Later that year I was then invited to attend the Baltimore Convention of the LPA. I vividly recall entering the large convention hall at a local hotel and was spell bound as I had never seen so many people with short stature of different causation. I soon learned that the association had been founded by Billy Barty a well known short-statured actor who had the idea of setting up a self-help group. It has been an enormous success and today has more than 5000 members.

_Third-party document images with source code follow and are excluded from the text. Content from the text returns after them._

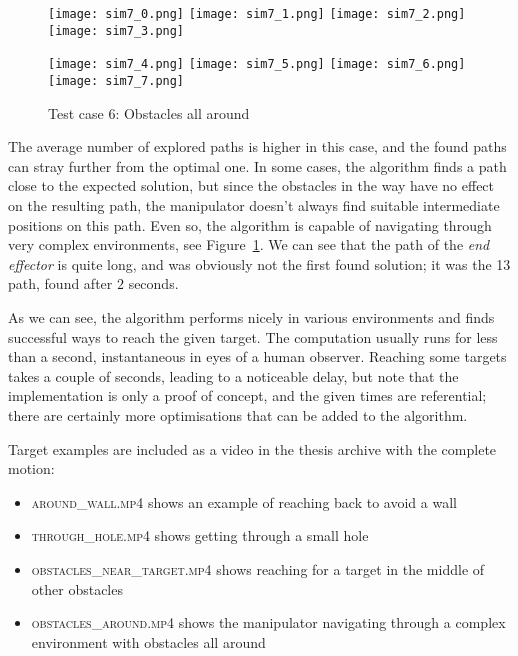 \begin{figure}[h]
  \centering
  \begin{minipage}{\textwidth}
    \texttt{[image: sim7\_0.png]}
    \texttt{[image: sim7\_1.png]}
    \texttt{[image: sim7\_2.png]}
    \texttt{[image: sim7\_3.png]}

    \texttt{[image: sim7\_4.png]}
    \texttt{[image: sim7\_5.png]}
    \texttt{[image: sim7\_6.png]}
    \texttt{[image: sim7\_7.png]}
  \end{minipage}
  \caption{Test case 6: Obstacles all around}\label{fig:sim7}
\end{figure}

The average number of explored paths is higher in this case, and the found paths can stray further from the optimal one. In some cases, the algorithm finds a path close to the expected solution, but since the obstacles in the way have no effect on the resulting path, the manipulator doesn't always find suitable intermediate positions on this path. Even so, the algorithm is capable of navigating through very complex environments, see Figure~\ref{fig:sim7}. We can see that the path of the \textit{end effector} is quite long, and was obviously not the first found solution; it was the 13\th{} path, found after $2$ seconds.

As we can see, the algorithm performs nicely in various environments and finds successful ways to reach the given target. The computation usually runs for less than a second, instantaneous in eyes of a human observer. Reaching some targets takes a couple of seconds, leading to a noticeable delay, but note that the implementation is only a proof of concept, and the given times are referential; there are certainly more optimisations that can be added to the algorithm.

Target examples are included as a video in the thesis archive with the complete motion:

\begin{itemize}
\item \textsc{around\_wall.mp4} shows an example of reaching back to avoid a wall
\item \textsc{through\_hole.mp4} shows getting through a small hole
\item \textsc{obstacles\_near\_target.mp4} shows reaching for a target in the middle of other obstacles
\item \textsc{obstacles\_around.mp4} shows the manipulator navigating through a complex environment with obstacles all around
\end{itemize}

I returned to England and began to enquire whether such an organisation existed here. I contacted the Council for Social Services and met Mac, Miss McCarthy; I never knew her first name, who was looking at the same idea. I then contacted a number of organisations for the disabled and one day found myself in the office of its secretary Charles Pocock, a fiery Welshman. I clearly recall the meeting. It was a big airy room with a large desk at which Charles was seated. He came forward to greet me and stepped down from his chair. He was short-statured and was told me had Achondroplasia. I had become quite knowledgeable about the different forms of short stature and immediately realised that he in fact had Diastrophic Dwarfism a recessive condition which explained why he had been able to sire two normal children. Initially he was against the idea of segregating people but when I pointed out that someone like him, who had overcome prejudices and challenges, would be a wonderful role model for others who were less confident, he became very enthusiastic. We developed a close personal friendship and I was very sad to learn that he has since died.
We arranged a steering committee meeting and Charles was appointed our first Chairman, later to be our President. I believed if the organisation was to be a success it had to be run by and involve people with short stature.
It was initially called ARRG the Association for Research into Restricted Growth but later changed to its present title RGA. It became a registered Charity in 197-. Other people who I recall include Mary Lindley (after whom the library is named) and Sir William Shakespeare a GP with achondroplasia. His son Tom is passionately committed to improving the lives of the less able.